Finito nella trappola persiana, Trump si è reso conto che “Furia epica” rischiava di tramutarsi in un successo militare difficilmente capitalizzabile in termini politici

Renzo GuoloRenzo Guolo

È fragile tregua tra Stati Uniti e Iran, fondata sullo scambio politico cessate il fuoco contro riapertura di Hormuz. Finito nella trappola persiana, l’improvvido inquilino della Casa Bianca, si è reso conto che “Furia epica” rischiava di tramutarsi in un successo militare difficilmente capitalizzabile in termini politici.

La reazione degli iraniani, che hanno usato la sola vera arma in loro possesso, il blocco di Hormuz prima ancora che i missili , ha infatti messo in crisi: gli alleati Usa nel Golfo; l’economia mondiale, ancora dipendente in larga parte da petrolio e gas; i rapporti con il fu Occidente, già ridotto geopoliticamente dal trumpismo a Emisfero occidentale.

Oltre che il consenso degli elettori a stelle e strisce, in particolare quelli che avevano votato The Donald nell’illusione che fosse davvero il cantore dell’isolazionismo Maga. Così, dopo aver minacciato di “distruggere la civiltà persiana”, Trump ha deciso di andare a vedere il gioco.

Facendo leva sulla speculare necessità della Repubblica Islamica: al di là dei proclami, questa non avrebbe potuto reggere un’offensiva che avesse messo nel mirino, oltre che i quadri politici e militari del regime, arsenali e impianti per la produzione bellica, anche le infrastrutture energetiche e civili.

Il tracollo delle condizioni di vita della popolazione può innescare una crisi interna capace di dare corpo a quel fantasma insurrezionale che il “sistema” è, sin qui, riuscito a sventare grazie alla repressione interna e al tradizionale orgoglio nazionale persiano, ostile a interferenze esterne. La Repubblica Islamica è sempre stata consapevole di non poter reggere il doppio urto proveniente dall’alto e dal basso, dal cielo e dalla strada.
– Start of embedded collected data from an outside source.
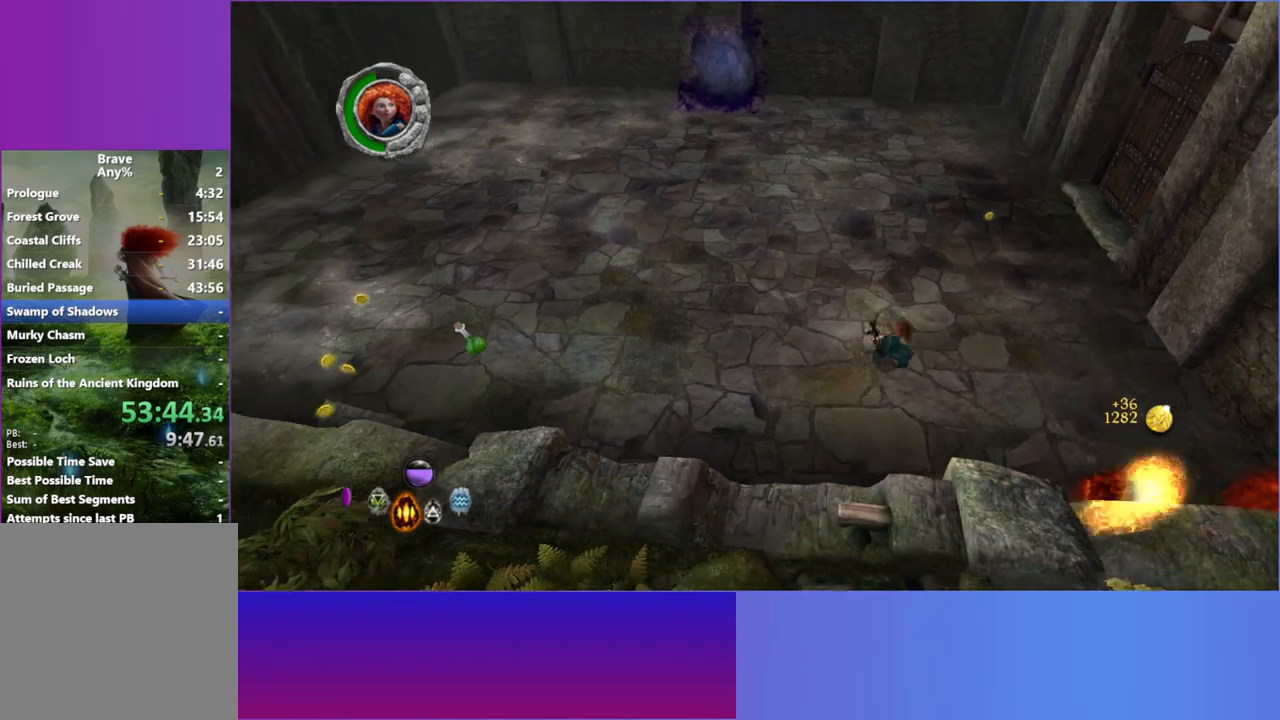
{"buttons": ["L2"], "left_stick": "up-left", "right_stick": "center", "events": [[33, "L2", "down"], [167, "L2", "up"], [283, "L2", "down"], [400, "L2", "up"], [500, "L2", "down"]]}
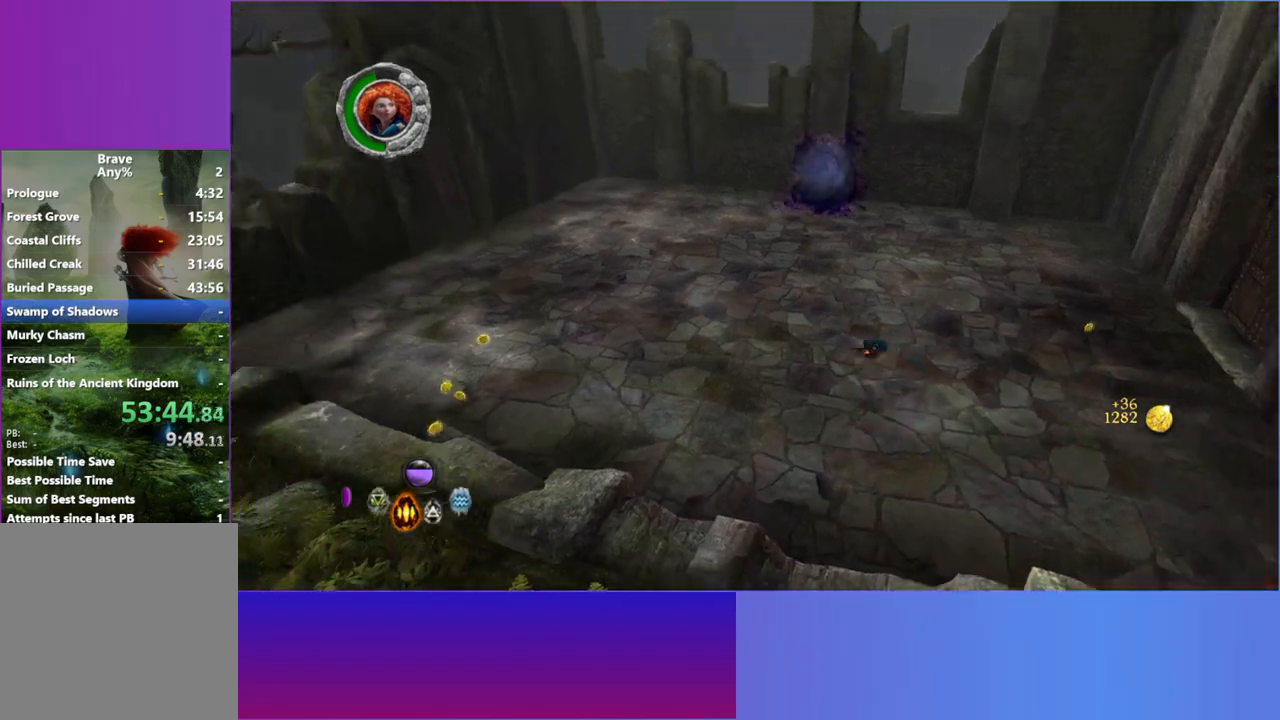
{"buttons": ["L2"], "left_stick": "up", "right_stick": "center", "events": [[50, "left_stick", "up"], [133, "L2", "up"], [217, "L2", "down"], [350, "L2", "up"], [450, "L2", "down"]]}
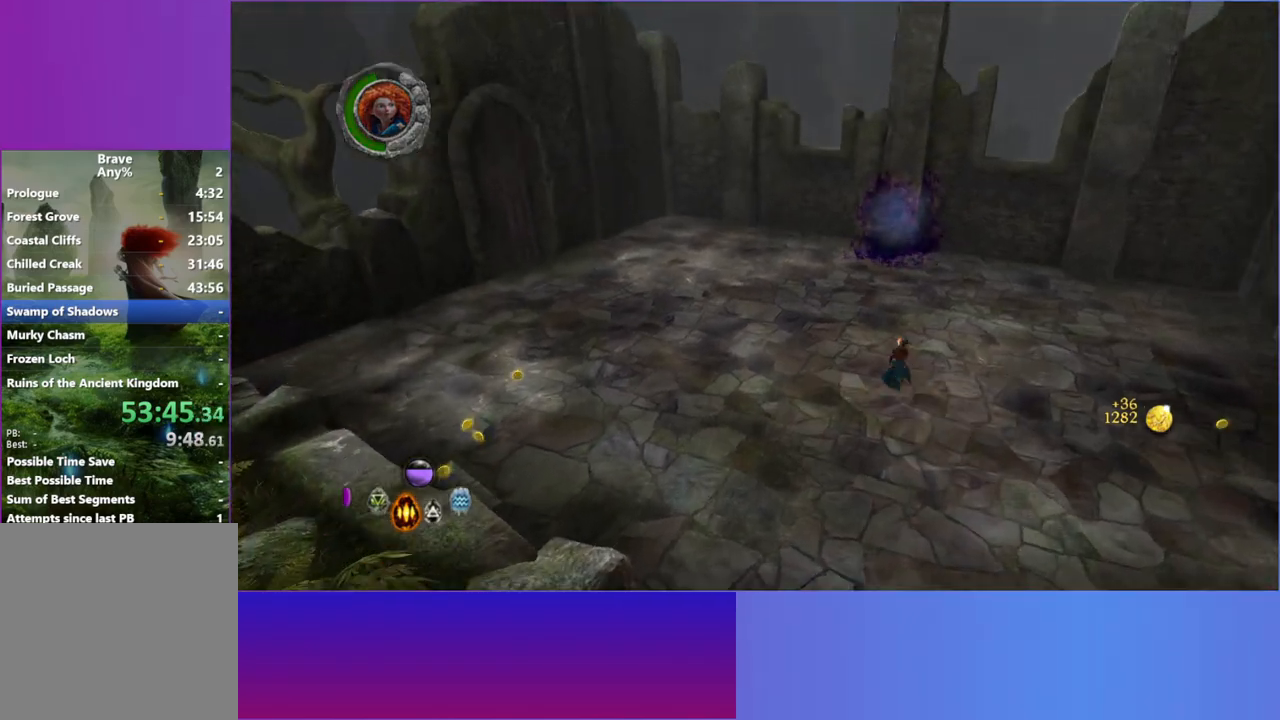
{"buttons": ["L2"], "left_stick": "up", "right_stick": "center", "events": [[67, "L2", "up"], [150, "L2", "down"], [283, "L2", "up"], [367, "L2", "down"]]}
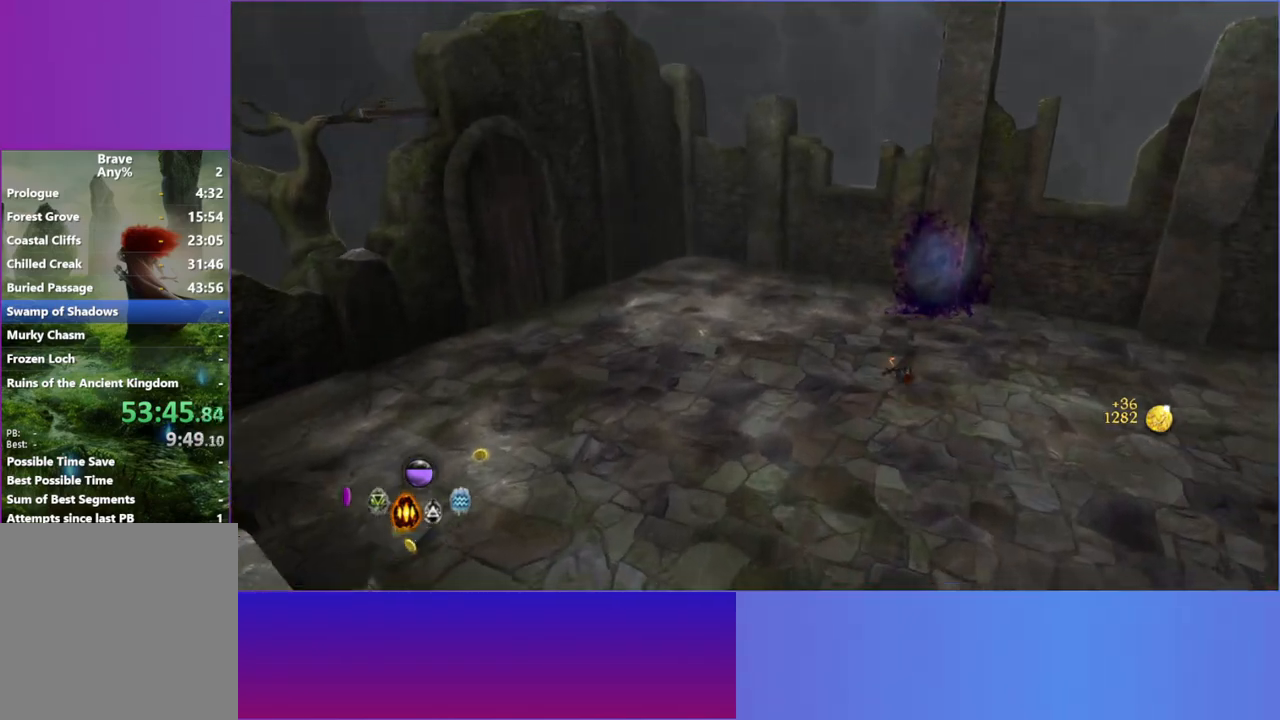
{"buttons": [], "left_stick": "up", "right_stick": "center", "events": [[17, "L2", "up"], [17, "left_stick", "up-right"], [100, "L2", "down"], [217, "L2", "up"], [317, "L2", "down"], [450, "L2", "up"], [500, "left_stick", "up"]]}
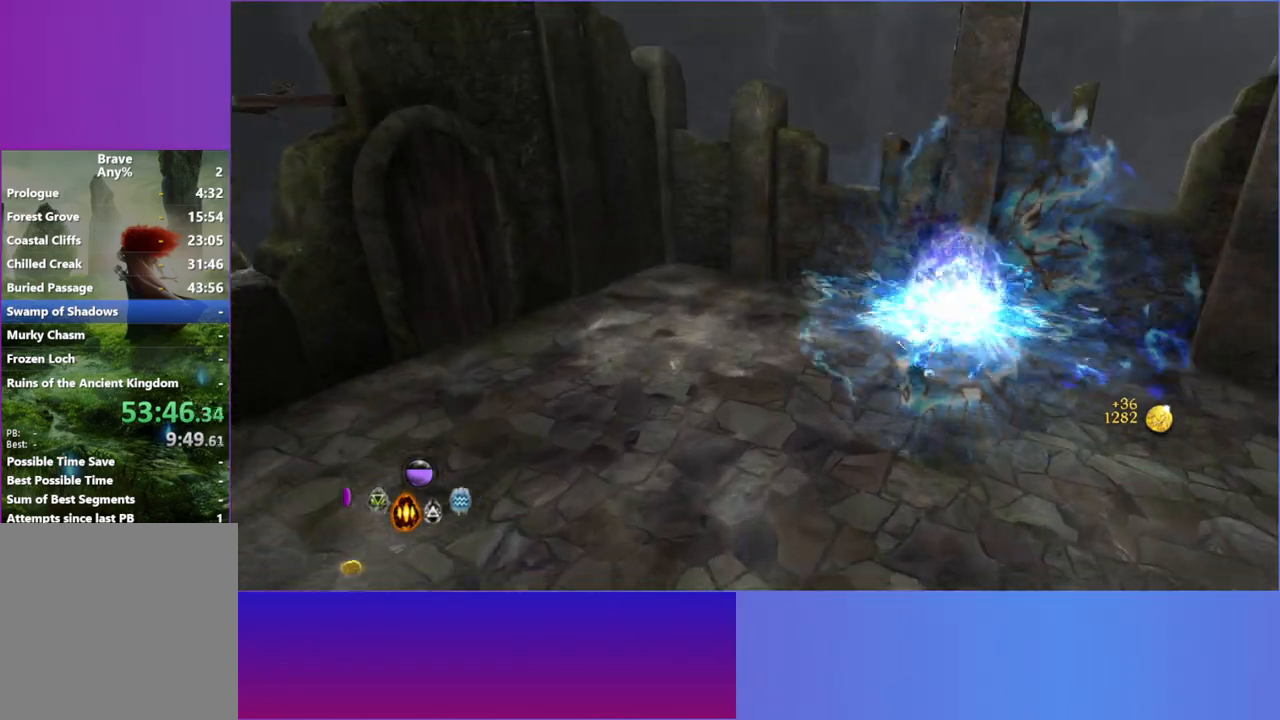
{"buttons": [], "left_stick": "up-right", "right_stick": "center", "events": [[33, "L2", "down"], [117, "left_stick", "up-right"], [167, "L2", "up"], [233, "left_stick", "up"], [350, "Y", "down"], [350, "left_stick", "up-right"], [483, "Y", "up"]]}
Ma, al di là della trattativa in sé, il terreno d’intesa resta labile. Come evidenzia non solo la palese differenza tra i “dieci punti” iraniani e i “quindici punti” trumpiani, ma anche l’ipoteca sull’accordo costituita dall’acuminata spada di Damocle israeliana.

Ostile a una fine del conflitto che ipotecherebbe i piani di Tel Aviv e i suoi personali, Netanyahu ha detto che il Libano resta fuori e, a scanso di equivoci, ha subito avviato una nuova, estesa, offensiva militare nei confronti del Paese dei Cedri. Mossa destinata a perseguire non solo l’occupazione del sud ma anche la definitiva liquidazione di Hezbollah, di cui Teheran reclama la tutela in nome degli speciali legami politici, ideologici, religiosi, instaurati con il Partito di Dio.

Bibi, che ha convinto Trump a scendere in guerra, non rinuncerà a forzare la situazione sino al punto da mettere in crisi la trattativa. Nella guerra contro il paese che ritiene la sola vera minaccia esistenziale per Israele, il premier sa di giocarsi il proprio futuro ed è disposto a tutto pur di far fallire l’intesa.

In queste due settimane, Israele può spingersi sino al fiume Litani e oltre, continuare a fare di Beirut un campo di battaglia, tentare di uccidere, come ha provato a fare anche in queste ore, il leader di Hezbollah Naim Qassem. Tutte mosse che possono spingere in un vicolo cieco i colloqui tra Teheran e Washington.